== Extrait du texte ==
^^^^
« L’Enfer est vide, tous les démons sont ici »
(La Tempête de W. Shakespeare)
Attentat de Nice : l’horreur absolue. Écraser une foule, passer sur les corps, et continuer, continuer, cela jusqu’à sa propre mort… Quelle haine peut-elle mener jusque là ? Quel désespoir, aussi ?
Il s’agit bien de haine et il faut voir ce qui peut engendrer de tels sentiments, même si nous sommes bien incapables de comprendre comment elle peut monter à un tel degré.
Le monde politique vit dans le mensonge organisé. « Les promesses n’engagent que ceux qui les reçoivent » a-t-il été dit ! Jusqu’au discours récent du Président assurant qu’il avait tenu toutes ses promesses... Qu’il n’ait pas pu les tenir, ou qu’il n’ait pas voulu, c’est une question à discuter, mais affirmer qu’il les a tenues manifeste un mépris confondant de son auditoire, nous !
Quand les électeurs de droite de Levallois (ce n’est qu’un exemple) se sont vu proposer uniquement la candidature de Balkany pendant des lustres malgré toutes ses « casseroles » et s’entendre dire qu’ils l’ont donc choisi, on comprend leur colère, redoublée par la suffisance et l’ironie du personnage : « vous n’avez pas eu le choix, vous voterez pour moi tant que je le voudrai ». Quand un « non » à un referendum est tourné en « oui » par le Parlement, ce dernier nous expliquant que nous n’avions pas bien compris, on comprend la colère des nonnistes. L’absence de démocratie dépasse toutes ces palinodies électorales, c’est dans tous les domaines qu’elle est bafouée sous prétexte d’être garantie par le vote.
Le monde économique et financier a instauré une société dans laquelle les inégalités criantes sont considérées comme « naturelles ». Récemment des « experts » trouvaient abusif le salaire d’un PDG américain s’élevant à 150 millions de dollars, mais qu’à part ces quelques cas tout allait bien. Il fallait bien récompenser les performances. Monsieur Ghosn mérite son salaire si Renault se porte bien… ! Et on oublie que les ouvriers, jusqu’aux balayeurs, sont partie prenante des résultats. Mais ils ne comptent pas. Il est « bien évident » que ce sont les hauts dirigeants qui comptent, et si on ne les récompense pas ils partiront, ce sera notre malheur.
^^^^
== Données de suivi de correspondance de points ==
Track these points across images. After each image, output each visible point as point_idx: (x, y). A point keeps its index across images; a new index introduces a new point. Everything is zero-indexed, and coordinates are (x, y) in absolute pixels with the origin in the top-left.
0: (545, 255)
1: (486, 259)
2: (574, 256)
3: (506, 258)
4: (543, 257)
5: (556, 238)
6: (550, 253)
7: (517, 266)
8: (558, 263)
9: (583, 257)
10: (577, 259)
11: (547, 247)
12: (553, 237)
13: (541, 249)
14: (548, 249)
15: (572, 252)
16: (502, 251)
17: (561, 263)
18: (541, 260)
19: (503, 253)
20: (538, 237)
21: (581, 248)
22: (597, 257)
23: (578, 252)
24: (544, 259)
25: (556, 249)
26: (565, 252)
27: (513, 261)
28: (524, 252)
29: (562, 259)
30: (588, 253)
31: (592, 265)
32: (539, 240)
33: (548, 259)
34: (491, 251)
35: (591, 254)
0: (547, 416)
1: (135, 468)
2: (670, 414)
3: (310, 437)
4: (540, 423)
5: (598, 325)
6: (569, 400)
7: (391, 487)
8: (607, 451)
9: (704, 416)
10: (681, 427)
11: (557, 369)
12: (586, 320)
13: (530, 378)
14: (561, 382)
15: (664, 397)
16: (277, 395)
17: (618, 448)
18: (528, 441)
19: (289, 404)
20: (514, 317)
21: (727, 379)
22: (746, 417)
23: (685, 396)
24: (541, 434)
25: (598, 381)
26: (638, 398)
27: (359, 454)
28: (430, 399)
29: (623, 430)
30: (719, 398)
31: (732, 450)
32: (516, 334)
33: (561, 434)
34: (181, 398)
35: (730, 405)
^^^^
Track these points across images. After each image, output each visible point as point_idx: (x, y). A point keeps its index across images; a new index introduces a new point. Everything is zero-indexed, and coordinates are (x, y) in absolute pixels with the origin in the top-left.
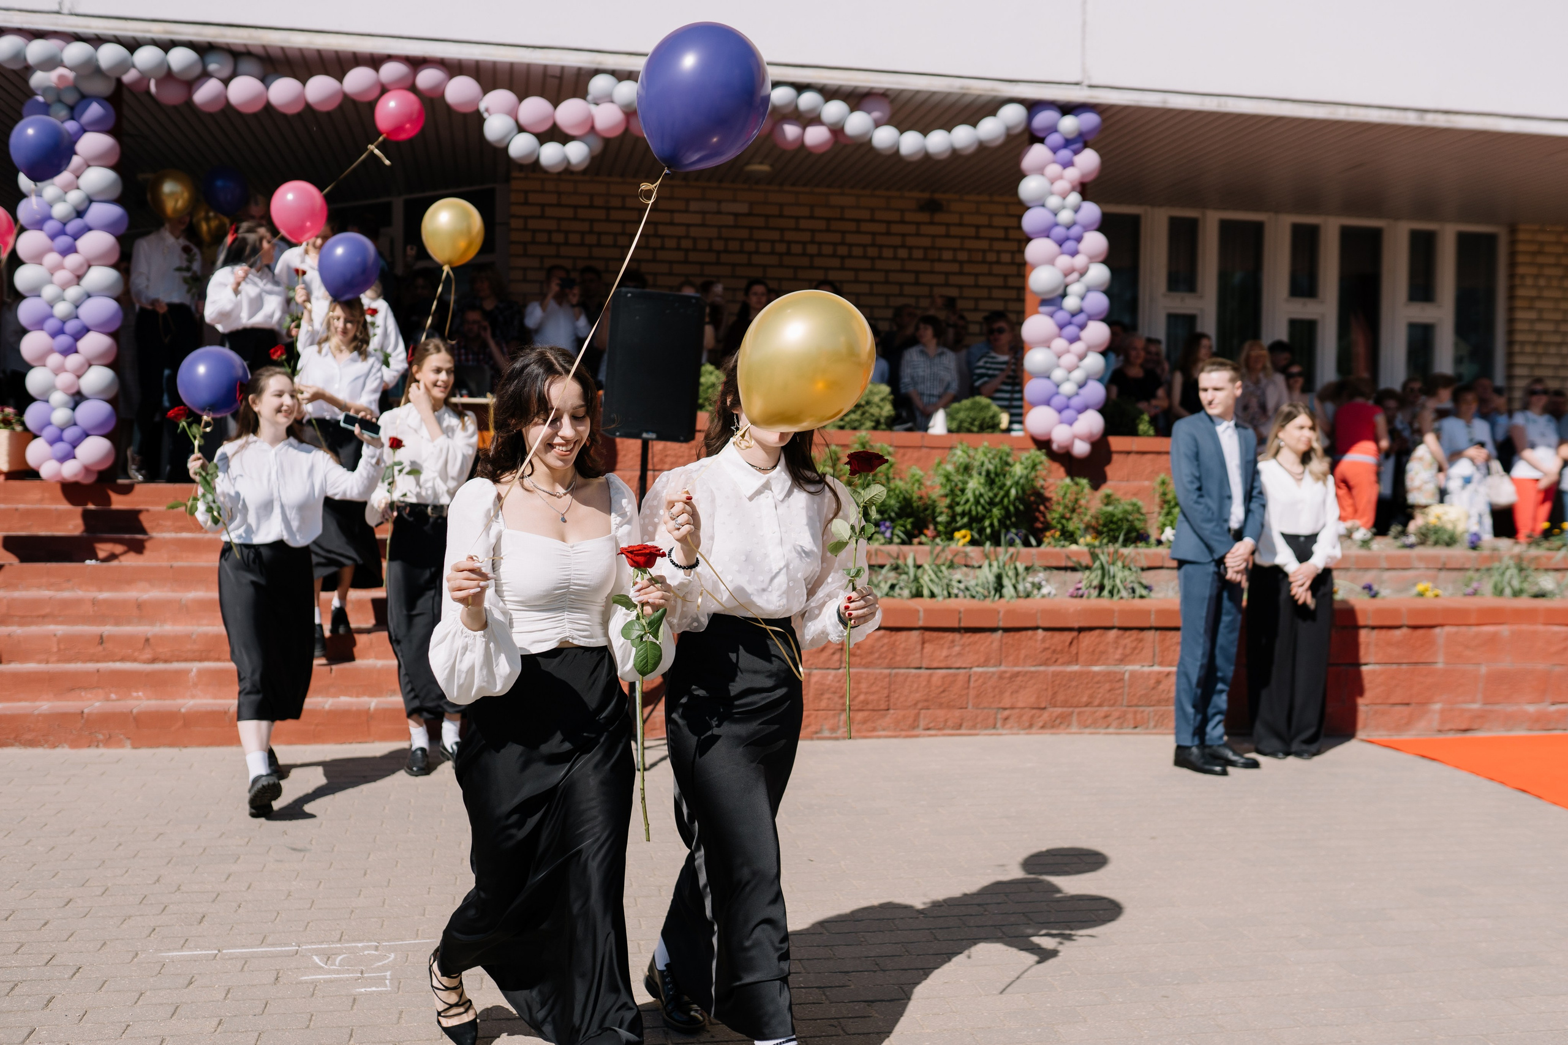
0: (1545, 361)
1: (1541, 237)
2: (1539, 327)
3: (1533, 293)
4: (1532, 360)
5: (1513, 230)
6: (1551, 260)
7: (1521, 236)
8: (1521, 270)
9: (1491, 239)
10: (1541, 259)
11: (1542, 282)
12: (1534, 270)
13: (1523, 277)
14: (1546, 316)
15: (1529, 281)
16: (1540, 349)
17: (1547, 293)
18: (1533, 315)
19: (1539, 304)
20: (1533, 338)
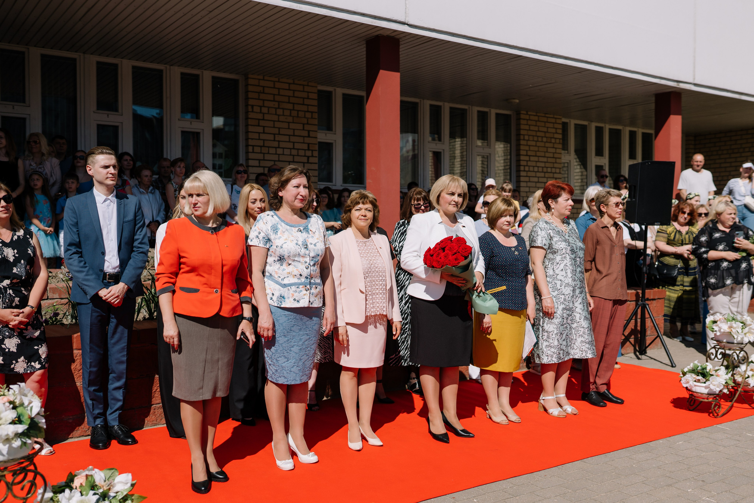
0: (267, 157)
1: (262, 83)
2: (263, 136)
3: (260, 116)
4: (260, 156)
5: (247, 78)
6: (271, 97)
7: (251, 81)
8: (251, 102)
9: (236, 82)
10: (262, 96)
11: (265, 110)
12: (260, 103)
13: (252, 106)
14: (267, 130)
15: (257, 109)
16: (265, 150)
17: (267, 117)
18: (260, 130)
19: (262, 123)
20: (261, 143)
^^^^
== Travail à faire ==
1 - Répondez aux questions suivantes à partir du texte sur l'attentat de Nice.
(a) De quelle œuvre la citation placée en tête est-elle tirée ?
(b) Quelle ville sert d'exemple pour les électeurs de droite ?
(c) À combien s'élevait le salaire du PDG américain jugé abusif par des « experts » ?
2 - Indiquez si chacune des affirmations suivantes est conforme au texte sur l'attentat de Nice. Justifiez chaque réponse par une citation exacte.
(a) Le Président a récemment affirmé avoir tenu toutes ses promesses.
(b) Nous sommes capables de comprendre comment la haine peut monter à un tel degré.
(c) Les ouvriers sont partie prenante des résultats.
3 - Prolongez le texte sur l'attentat de Nice à partir de sa dernière phrase.

== Corrigé de l'exercice ==
1 -
(a) De La Tempête de W. Shakespeare.
(b) Levallois.
(c) À 150 millions de dollars.

2 -
(a) Oui : « Jusqu’au discours récent du Président assurant qu’il avait tenu toutes ses promesses... »
(b) Non : « même si nous sommes bien incapables de comprendre comment elle peut monter à un tel degré ».
(c) Oui : « Et on oublie que les ouvriers, jusqu’aux balayeurs, sont partie prenante des résultats. »

3 -
Ces évidences manifestent un mépris du travail de tous, un mépris des conditions de vie des plus pauvres. 90 % de la population est priée de « s’adapter ». On détricote le droit du travail, ceux qui y sont attachés sont « ringards » et « n’ont rien compris au monde moderne ». La question n’est pas de savoir s’il faut rénover, rediscuter, moderniser, là-dessus justement le débat politique serait nécessaire. La question est de passer sous les fourches caudines des puissants, ceux qui s’opposent sont des has been. Il faut accepter la précarité qui, comme l’expliquait un dirigeant, est dans la nature de l’homme. Comme si la précarité d’un Rmiste était comparable à celle d’un dirigeant ! Ce discours auto-satisfait qui coule à longueur de journées est le plus bel exemple du mépris dans lequel est pris l’ensemble du peuple.
Comment ne pas être en colère, dans un tel monde ? Comment rester civilisé, civil dans les relations ? Le peuple courbera-t-il toujours son échine devant ceux qui le dominent ? Il est vrai que la modernisation des forces de Police et de l’Armée protège nos dirigeants, mais cela va-t-il durer ? Ce sont des aveugles volontaires, mais des aveugles tout de même, qui nient la réalité. On dit qu’ils sont coupés du monde, il semble surtout qu’ils ignorent son existence. Et leur attitude exacerbe les tensions, particulièrement dans ce qu’on appelle les « quartiers », ou envers les migrants.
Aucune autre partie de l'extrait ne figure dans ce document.